After ending the chat, I got an email confirming my chat with support… without ever having explicitly given any personal info. :stuck_out_tongue:

LibreOffice, of course. The concern comes when sharing documents with others and worrying about consistency.

I once sent in a job application made in LibreOffice, but exported to PDF with the idea that it would be universal. I thought I even included the option to embed fonts etc. Well, the recipient was incredibly kind to point out that they couldn’t read it; it was just black squares / special characters. I then checked in MS Word and confirmed what they mentioned.
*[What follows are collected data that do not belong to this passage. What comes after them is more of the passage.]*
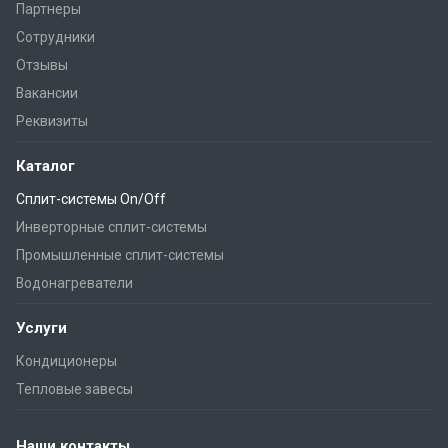
Партнеры
Сотрудники
Отзывы
Вакансии
Реквизиты
Каталог
Сплит-системы On/Off
Инверторные сплит-системы
Промышленные сплит-системы
Водонагреватели
Услуги
Кондиционеры
Тепловые завесы
Наши контакты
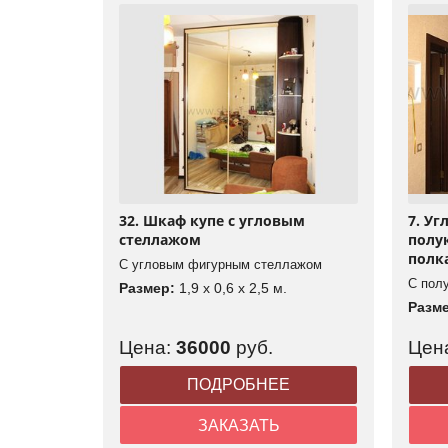
32. Шкаф купе с угловым
7. Уг
стеллажом
полу
полк
С угловым фигурным стеллажом
С пол
Размер:
1,9 x 0,6 x 2,5 м.
Разм
Цена:
36000
руб.
Цен
ПОДРОБНЕЕ
ЗАКАЗАТЬ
Since then I’ve been a bit paranoid about formatting, and I also avoid any special fonts. Checking with MS Office or something known to be totally compatible seems pretty important to avoid embarrassing problems.

Even MS Office viewer would be good enough for that. Any idea on how consistent FreeOffice is with MS Office?

Since the application has been previously activated with the official key, it started giving such an error - in this case, try the following manipulations. Check if the date, time, and time zone are set correctly on your PC.